By Prudence Arobani
Dame Julie Okah-Donli, Director-General, National Agency for the Prohibition of Trafficking in Persons (NAPTIP), said no fewer than 13,000 trafficked persons have been rescued by the agency.
Okah-Donli disclosed this in an interview with the Correspondent of the News Agency of Nigeria (NAN) in New York at the premiere of a movie about human trafficking in Nigeria.
The movie, ‘Mrs Adams’, which premiered at the Nigeria House, came at a time Nigerians and Africans were taking the perilous Mediterranean Sea route to Europe, and was produced by QueenBlessing Itua.
“So far, we’ve rescued over 13,000 victims, we’ve prosecuted about 339 traffickers and we’ve rehabilitated about 8,000 victims as well,” she said.
According to her, the prostitution trade, which draws its recruits mainly from human trafficking, is estimated at roughly 150 billion dollars business.
She, however, cautioned Nigerians against referring to trafficked persons as prostitutes, saying they are victims, not criminals adding “a prostitute works for herself and cuts the shots”.
“But somebody who is sexually exploited does not work for herself, she work for someone else; she does not even have the freedom or access to the money”.
She said many victims were scared to talk because most traffickers were known to them – family friends, boyfriends, brothers, fear of reprisals or death because of sworn oath.
“Some of them came back with all sorts of conditions – some treatable, some untreatable, some with hepatitis, HIV, some with full-blown AIDS,” she said, adding many of the victims has psychological problems.
“A lot of them come back mentally sick and so we have to refer them to the mental hospitals because they were traumatised, they’ve been beaten, raped and used.”

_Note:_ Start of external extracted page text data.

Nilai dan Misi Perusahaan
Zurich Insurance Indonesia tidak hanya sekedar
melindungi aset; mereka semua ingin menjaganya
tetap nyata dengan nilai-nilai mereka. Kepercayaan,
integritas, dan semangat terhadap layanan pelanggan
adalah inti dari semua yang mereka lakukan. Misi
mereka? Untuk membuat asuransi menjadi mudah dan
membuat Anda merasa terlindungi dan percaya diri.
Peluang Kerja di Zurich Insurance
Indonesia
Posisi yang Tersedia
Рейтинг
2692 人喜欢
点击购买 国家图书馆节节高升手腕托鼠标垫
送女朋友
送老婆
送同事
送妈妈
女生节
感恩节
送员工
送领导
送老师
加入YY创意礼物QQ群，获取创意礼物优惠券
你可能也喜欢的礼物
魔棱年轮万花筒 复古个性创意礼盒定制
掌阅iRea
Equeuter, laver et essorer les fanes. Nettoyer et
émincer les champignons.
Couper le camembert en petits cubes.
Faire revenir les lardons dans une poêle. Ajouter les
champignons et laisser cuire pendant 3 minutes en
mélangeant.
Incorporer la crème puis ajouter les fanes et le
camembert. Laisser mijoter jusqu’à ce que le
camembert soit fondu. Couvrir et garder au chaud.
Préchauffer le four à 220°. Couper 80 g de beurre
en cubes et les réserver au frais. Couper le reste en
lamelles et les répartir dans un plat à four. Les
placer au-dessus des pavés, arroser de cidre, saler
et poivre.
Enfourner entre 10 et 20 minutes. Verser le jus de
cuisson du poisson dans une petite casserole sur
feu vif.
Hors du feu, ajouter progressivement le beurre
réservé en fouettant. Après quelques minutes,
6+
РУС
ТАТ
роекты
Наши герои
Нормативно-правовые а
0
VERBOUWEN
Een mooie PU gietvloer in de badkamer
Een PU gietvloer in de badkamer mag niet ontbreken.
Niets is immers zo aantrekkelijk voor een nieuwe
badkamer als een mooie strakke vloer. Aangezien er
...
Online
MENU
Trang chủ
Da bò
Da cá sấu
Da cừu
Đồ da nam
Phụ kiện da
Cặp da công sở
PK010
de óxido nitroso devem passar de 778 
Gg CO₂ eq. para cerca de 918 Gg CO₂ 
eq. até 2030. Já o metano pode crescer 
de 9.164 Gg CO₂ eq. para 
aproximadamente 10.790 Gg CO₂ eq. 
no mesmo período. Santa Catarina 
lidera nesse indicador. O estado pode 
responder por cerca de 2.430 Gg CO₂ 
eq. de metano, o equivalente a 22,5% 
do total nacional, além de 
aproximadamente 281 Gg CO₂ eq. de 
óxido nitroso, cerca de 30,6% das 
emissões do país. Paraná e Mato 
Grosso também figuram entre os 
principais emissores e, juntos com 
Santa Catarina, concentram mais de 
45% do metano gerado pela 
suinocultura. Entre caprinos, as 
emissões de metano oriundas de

Okah-Donli regretted that while NAPTIP tried to arrest the perpetrators, they sometimes connived with some law enforcement officers, who were supposed to protect the victims, and allowed them to escape.
According to her, NAPTIP is making a case to ensure that NAPTIP officials are at the airports and borders to check such abuses.
She said human trafficking involved recruitment, transporting and harbouring of human beings to exploit them sexually, for forced labour or for the purpose of organ harvesting through force, deceit, abduction, or fraud.
She accused destination countries of irregular migrants of corruption at the detention centres, saying that is where people go to buy them for organ harvesting, sexual exploitation and forced labour.
The NAPTIP chief, in an emotion-laden narrative, decried the rampant cases of organ harvesting, whereby people waiting for transplant went to the ‘black markets’ to buy the organs.
“People buy men, women, boys and girls, and use them for sexual purposes or for taking their organs off them and using them for whatever purpose or sell them outrightly.”
She said the Federal Government was responding to trafficking in persons through the domestication of the UN Convention on Transnational Organised Crimes and establishment of NAPTIP, among others.
Okah-Donli added that trafficked persons, when rescued by NAPTIP, were counselled, treated, some went back to school while some were trained in skills acquisition programmes.
“For us, ‘prevention is better than cure’. We try to prevent by sensitising everyone and of course we are trying to change the mindset of our youth who think that anything outside Nigeria is the best.
“They think when they go abroad, there’s work waiting for them, there’s money everywhere. So we’re trying to make them believe, first of all, in their country and in themselves.”
The NAPTIP chief said the Federal Government was signing bilateral agreements with the various countries of destination adding, it planned to sign mutual legal assistance with all the endemic countries.
NAN reports that another book, authored by Itua, ‘We are the Blessings of Africa’, which stressed the urgent need to change the perception about Africa adding, was also launched at the event.
It was attended by Nigeria’s Permanent Representative to the UN, Prof. Tijjani Bande, his Deputy, Amb. Samson Itegboje, and Senior Special Assistant to the Wife of the President, Dr Hajo Sani.
Others were Nigeria’s Consul-General in New York Tanko Suleiman, representative of the Minister of Women Affairs, governors’ wives, commissioners for women affairs, and the civil society organisations.